WORK TASK:
Output the line containing "pinky pip: (367, 1335)", then every remaining line of the entries below, exactly as written and with no other text.

MATERIAL PROVIDED:
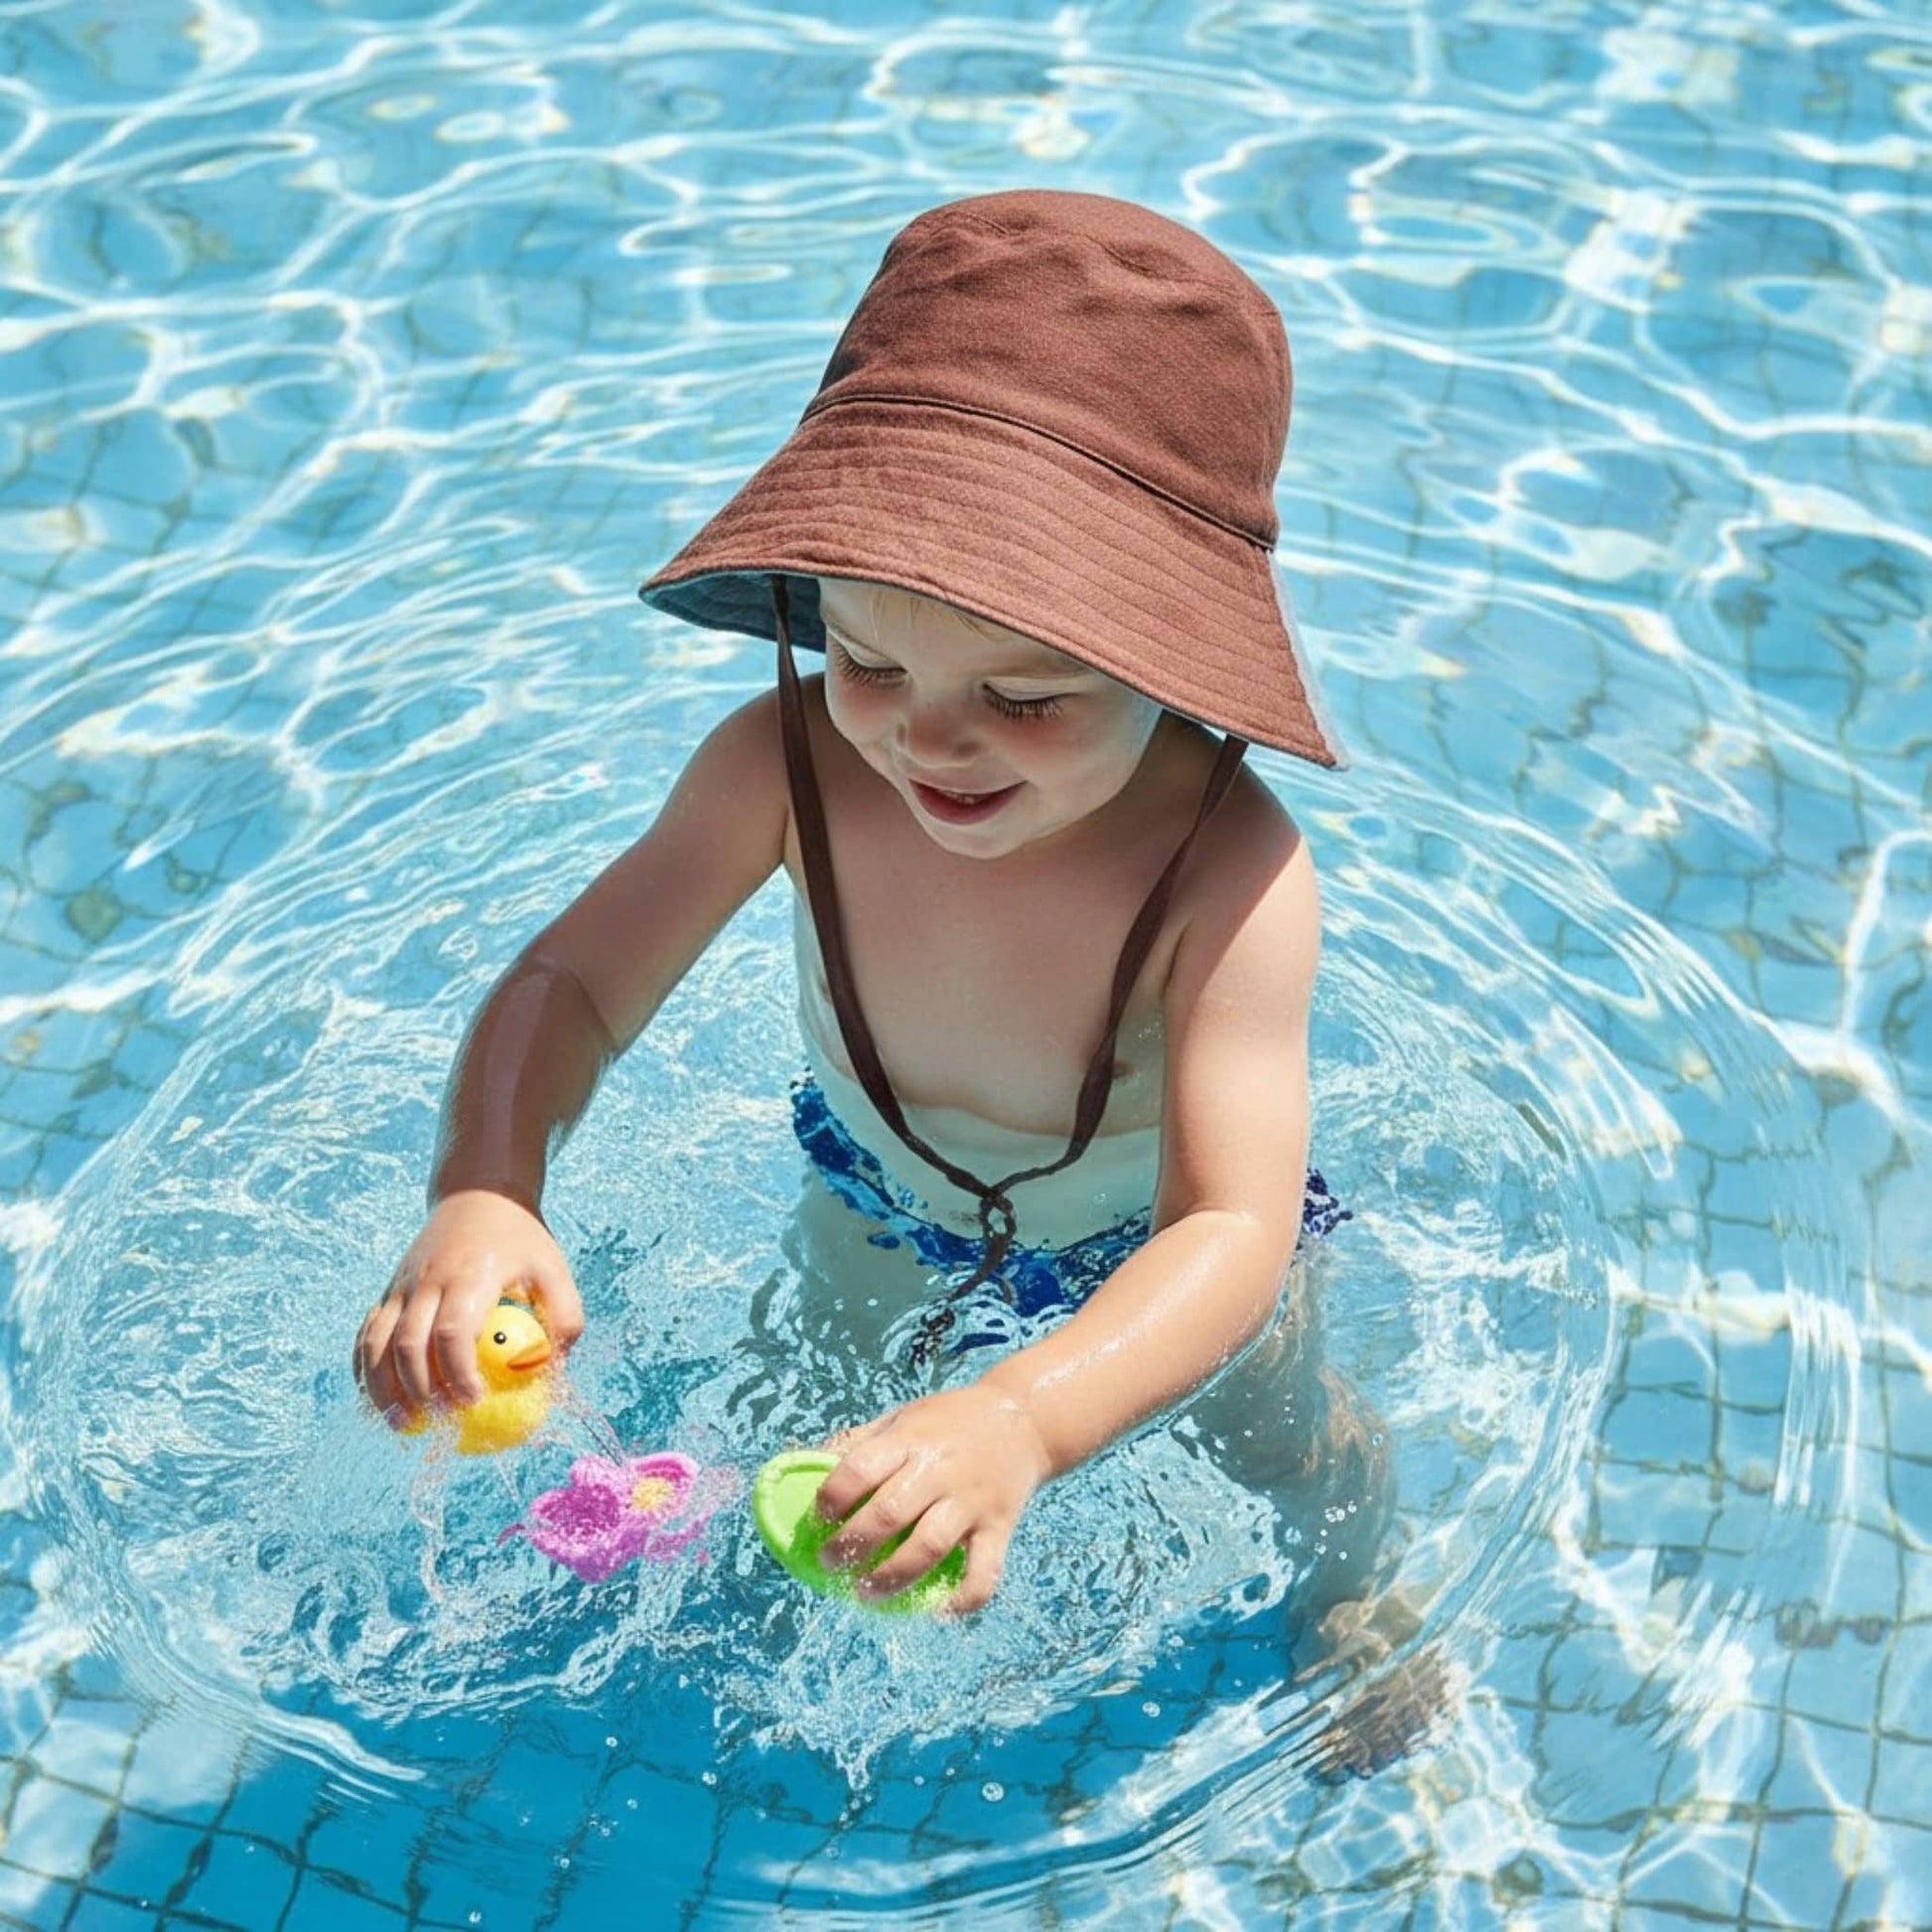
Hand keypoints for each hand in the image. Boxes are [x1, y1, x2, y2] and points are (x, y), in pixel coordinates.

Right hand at [354, 1190, 582, 1426]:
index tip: (474, 1404)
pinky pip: (367, 1335)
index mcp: (468, 1276)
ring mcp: (400, 1286)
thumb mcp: (554, 1268)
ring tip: (402, 1426)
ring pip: (376, 1343)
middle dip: (418, 1391)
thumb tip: (555, 1370)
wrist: (477, 1194)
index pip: (452, 1333)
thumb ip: (564, 1316)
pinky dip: (365, 1371)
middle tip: (439, 1423)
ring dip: (382, 1389)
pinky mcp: (387, 1291)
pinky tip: (379, 1401)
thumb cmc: (520, 1239)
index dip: (458, 1374)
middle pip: (408, 1344)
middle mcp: (426, 1281)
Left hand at [814, 1381, 1052, 1613]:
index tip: (818, 1518)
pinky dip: (961, 1600)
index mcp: (911, 1440)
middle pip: (888, 1514)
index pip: (860, 1470)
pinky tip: (935, 1611)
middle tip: (831, 1563)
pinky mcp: (999, 1528)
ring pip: (928, 1547)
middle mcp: (940, 1471)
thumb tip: (806, 1461)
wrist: (1022, 1420)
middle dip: (850, 1545)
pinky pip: (983, 1573)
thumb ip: (860, 1441)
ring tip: (865, 1592)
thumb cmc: (950, 1421)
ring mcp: (972, 1502)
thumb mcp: (903, 1417)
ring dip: (890, 1577)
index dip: (830, 1498)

THE ANSWER:
pinky pip: (367, 1335)
index mcp: (468, 1276)
ring mcp: (400, 1286)
thumb mcp: (554, 1268)
ring tip: (402, 1426)
ring pip: (376, 1343)
middle dip: (418, 1391)
thumb tip: (555, 1370)
wrist: (477, 1194)
index pip: (452, 1333)
thumb ip: (564, 1316)
pinky dip: (365, 1371)
middle tip: (439, 1423)
ring dip: (382, 1389)
pinky mcp: (387, 1291)
pinky tip: (379, 1401)
thumb cmc: (520, 1239)
index dip: (458, 1374)
middle pip: (408, 1344)
middle mcp: (426, 1281)
Left hand at [814, 1381, 1052, 1613]:
index tip: (818, 1518)
pinky dip: (961, 1600)
index mcp: (911, 1440)
middle pip: (888, 1514)
index pip: (860, 1470)
pinky tip: (935, 1611)
middle tip: (831, 1563)
pinky mcp: (999, 1528)
ring pip: (928, 1547)
middle mcp: (940, 1471)
thumb tip: (806, 1461)
wrist: (1022, 1420)
middle dip: (850, 1545)
pinky pip: (983, 1573)
thumb ip: (860, 1441)
ring tip: (865, 1592)
thumb cmc: (950, 1421)
ring mcp: (972, 1502)
thumb mcp: (903, 1417)
ring dip: (890, 1577)
index dip: (830, 1498)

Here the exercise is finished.